A postpartum client presents with persistent, severe abdominal pain, distention, and absent bowel sounds. Which nursing action is most appropriate?
- A. Encouraging the client to ambulate to promote bowel function
- B. Providing a heating pad to alleviate abdominal discomfort
- C. Notifying the healthcare provider immediately
- D. Administering a laxative to promote bowel evacuation
Correct Answer: C
Rationale: The most appropriate nursing action in this situation is to notify the healthcare provider immediately. The symptoms the postpartum client is experiencing - persistent, severe abdominal pain, distention, and absent bowel sounds - are concerning and could indicate a serious underlying issue such as bowel obstruction or other complications. Prompt communication with the healthcare provider is crucial to ensure the client receives the necessary assessment, intervention, and treatment. Encouraging ambulation, providing a heating pad, or administering a laxative are not appropriate actions in this case without first consulting with the healthcare provider due to the severity and potential complexity of the client's symptoms.

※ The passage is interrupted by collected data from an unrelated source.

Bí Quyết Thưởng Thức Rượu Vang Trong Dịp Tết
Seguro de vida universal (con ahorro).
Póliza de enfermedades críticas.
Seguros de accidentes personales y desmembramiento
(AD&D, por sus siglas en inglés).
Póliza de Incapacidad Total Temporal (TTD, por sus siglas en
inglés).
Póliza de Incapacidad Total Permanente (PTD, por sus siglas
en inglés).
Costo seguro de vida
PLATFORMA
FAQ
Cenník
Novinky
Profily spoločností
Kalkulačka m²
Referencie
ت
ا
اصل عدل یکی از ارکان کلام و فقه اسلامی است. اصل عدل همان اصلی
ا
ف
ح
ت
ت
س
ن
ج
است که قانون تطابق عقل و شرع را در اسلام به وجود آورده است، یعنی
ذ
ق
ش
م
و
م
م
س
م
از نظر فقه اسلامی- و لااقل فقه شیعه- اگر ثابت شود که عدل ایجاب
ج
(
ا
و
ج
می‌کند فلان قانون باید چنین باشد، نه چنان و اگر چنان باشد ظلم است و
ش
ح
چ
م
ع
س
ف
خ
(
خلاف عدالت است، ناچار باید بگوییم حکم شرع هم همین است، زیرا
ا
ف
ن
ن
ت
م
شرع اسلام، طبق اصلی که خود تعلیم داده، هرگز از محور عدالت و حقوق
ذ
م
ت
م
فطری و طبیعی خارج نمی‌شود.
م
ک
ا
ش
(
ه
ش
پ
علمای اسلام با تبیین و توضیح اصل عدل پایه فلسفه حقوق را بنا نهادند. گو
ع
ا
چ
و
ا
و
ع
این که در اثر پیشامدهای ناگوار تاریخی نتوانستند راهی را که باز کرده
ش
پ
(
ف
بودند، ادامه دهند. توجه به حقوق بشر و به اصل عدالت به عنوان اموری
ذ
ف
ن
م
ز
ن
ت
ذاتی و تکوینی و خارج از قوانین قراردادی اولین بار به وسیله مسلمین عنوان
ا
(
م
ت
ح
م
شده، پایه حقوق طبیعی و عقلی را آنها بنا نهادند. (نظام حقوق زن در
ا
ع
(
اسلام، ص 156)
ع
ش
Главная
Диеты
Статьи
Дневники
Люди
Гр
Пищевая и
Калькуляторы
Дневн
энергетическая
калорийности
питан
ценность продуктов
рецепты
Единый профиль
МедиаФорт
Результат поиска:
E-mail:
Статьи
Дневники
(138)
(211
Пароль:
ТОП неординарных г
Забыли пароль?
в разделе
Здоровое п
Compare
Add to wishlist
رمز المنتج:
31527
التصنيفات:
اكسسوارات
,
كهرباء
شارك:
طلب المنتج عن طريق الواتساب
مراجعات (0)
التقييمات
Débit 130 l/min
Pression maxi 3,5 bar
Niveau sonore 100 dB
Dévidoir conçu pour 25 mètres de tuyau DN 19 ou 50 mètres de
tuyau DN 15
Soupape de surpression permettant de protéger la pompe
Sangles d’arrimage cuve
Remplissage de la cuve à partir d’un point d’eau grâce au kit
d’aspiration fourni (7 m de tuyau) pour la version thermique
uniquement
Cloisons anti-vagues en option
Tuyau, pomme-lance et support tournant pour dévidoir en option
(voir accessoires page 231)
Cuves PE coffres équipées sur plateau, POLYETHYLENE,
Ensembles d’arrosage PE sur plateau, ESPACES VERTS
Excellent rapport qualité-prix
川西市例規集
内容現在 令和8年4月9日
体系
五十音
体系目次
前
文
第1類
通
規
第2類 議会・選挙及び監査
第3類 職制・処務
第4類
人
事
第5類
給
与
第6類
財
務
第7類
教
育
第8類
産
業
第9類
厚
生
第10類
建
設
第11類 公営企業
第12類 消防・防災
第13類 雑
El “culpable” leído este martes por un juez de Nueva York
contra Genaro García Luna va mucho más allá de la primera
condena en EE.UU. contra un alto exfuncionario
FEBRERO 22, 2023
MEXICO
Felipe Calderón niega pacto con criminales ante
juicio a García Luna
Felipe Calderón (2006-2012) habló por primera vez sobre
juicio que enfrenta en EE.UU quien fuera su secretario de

After the surgical procedure, the nurse assists with applying the surgical dressing. What is the nurse's priority action?
- A. Documenting the dressing change in the patient's chart
- B. Assessing the surgical incision for signs of complications
- C. Providing instructions to the patient about wound care
- D. Ensuring that the dressing is applied securely and correctly
Correct Answer: B
Rationale: The nurse's priority action after applying the surgical dressing is to assess the surgical incision for signs of complications. This includes checking for any signs of infection, excessive bleeding, or other complications related to the surgical site. Early detection of such complications is crucial for ensuring proper healing and preventing serious complications. Once the assessment is done and any issues are addressed, the nurse can proceed with documenting the dressing change, providing instructions to the patient about wound care, and ensuring that the dressing is securely and correctly applied.

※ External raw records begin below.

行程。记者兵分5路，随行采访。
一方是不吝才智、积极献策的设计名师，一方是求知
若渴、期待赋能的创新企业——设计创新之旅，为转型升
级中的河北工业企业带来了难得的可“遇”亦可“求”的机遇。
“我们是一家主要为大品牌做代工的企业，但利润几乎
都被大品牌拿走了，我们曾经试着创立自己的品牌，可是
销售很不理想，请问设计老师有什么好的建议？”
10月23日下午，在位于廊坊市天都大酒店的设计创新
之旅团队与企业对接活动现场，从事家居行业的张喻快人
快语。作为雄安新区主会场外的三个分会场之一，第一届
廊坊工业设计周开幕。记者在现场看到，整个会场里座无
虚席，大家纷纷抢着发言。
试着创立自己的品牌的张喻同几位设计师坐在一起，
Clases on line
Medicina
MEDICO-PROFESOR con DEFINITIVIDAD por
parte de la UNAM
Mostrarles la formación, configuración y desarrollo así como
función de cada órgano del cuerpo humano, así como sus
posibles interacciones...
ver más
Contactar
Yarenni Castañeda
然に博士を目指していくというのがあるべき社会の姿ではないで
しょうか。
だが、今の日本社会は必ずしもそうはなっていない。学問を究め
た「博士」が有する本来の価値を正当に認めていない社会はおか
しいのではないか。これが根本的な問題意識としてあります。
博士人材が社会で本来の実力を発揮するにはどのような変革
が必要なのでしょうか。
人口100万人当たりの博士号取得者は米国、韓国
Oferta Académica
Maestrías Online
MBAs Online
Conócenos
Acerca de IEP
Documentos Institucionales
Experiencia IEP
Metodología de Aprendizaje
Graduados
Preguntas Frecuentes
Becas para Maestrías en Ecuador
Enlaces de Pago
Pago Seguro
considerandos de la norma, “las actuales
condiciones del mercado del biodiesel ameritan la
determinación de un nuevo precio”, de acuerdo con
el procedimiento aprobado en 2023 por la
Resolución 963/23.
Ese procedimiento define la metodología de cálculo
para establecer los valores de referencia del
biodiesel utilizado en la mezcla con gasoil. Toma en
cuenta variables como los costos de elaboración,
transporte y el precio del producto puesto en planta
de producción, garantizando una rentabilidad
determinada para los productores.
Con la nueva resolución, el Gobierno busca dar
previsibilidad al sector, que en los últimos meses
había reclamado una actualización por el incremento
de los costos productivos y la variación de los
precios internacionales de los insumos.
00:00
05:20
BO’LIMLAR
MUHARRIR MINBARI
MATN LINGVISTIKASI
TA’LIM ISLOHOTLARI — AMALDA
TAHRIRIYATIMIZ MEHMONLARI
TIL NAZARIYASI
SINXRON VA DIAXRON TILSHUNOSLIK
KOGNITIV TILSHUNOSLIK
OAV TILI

A postpartum client who delivered via cesarean section expresses concerns about breastfeeding difficulties and worries about insufficient milk supply. What nursing intervention should be prioritized to address the client's concerns?

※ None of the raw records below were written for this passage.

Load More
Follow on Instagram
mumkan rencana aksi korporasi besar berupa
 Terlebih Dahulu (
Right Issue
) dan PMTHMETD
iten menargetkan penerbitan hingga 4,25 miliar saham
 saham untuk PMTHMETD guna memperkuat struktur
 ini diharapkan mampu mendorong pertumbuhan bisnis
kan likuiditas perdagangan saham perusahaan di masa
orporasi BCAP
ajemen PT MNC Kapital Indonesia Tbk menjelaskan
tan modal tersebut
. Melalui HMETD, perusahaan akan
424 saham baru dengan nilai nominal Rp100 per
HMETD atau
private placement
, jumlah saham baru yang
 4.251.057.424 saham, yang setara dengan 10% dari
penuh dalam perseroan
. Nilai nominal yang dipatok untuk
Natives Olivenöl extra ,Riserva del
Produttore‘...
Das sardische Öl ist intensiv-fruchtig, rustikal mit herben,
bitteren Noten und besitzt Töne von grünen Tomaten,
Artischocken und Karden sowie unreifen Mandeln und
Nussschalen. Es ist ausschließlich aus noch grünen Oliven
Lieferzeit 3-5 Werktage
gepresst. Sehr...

- A. Providing education on techniques to improve latch and milk transfer
- B. Recommending supplemental formula feedings to ensure adequate nutrition
- C. Encouraging the client to avoid breastfeeding to prevent discomfort
- D. Referring the client to a lactation consultant for specialized support
Correct Answer: A
Rationale: The correct nursing intervention to prioritize in this situation is providing education on techniques to improve latch and milk transfer. Cesarean section deliveries can sometimes pose challenges for breastfeeding initiation, but with proper education and support, many women can successfully breastfeed following a C-section. By teaching the client techniques to improve latch and milk transfer, the nurse can help address the client's concerns about breastfeeding difficulties and worries about insufficient milk supply. This proactive approach empowers the client to overcome breastfeeding challenges and increase their confidence in their ability to breastfeed successfully. Referring the client to a lactation consultant for specialized support may also be beneficial, but providing initial education on latch and milk transfer is crucial in this early postpartum period. Recommending formula feedings or discouraging breastfeeding may not be appropriate interventions, as they can affect the establishment of breastfeeding and undermine the client's breastfeeding goals.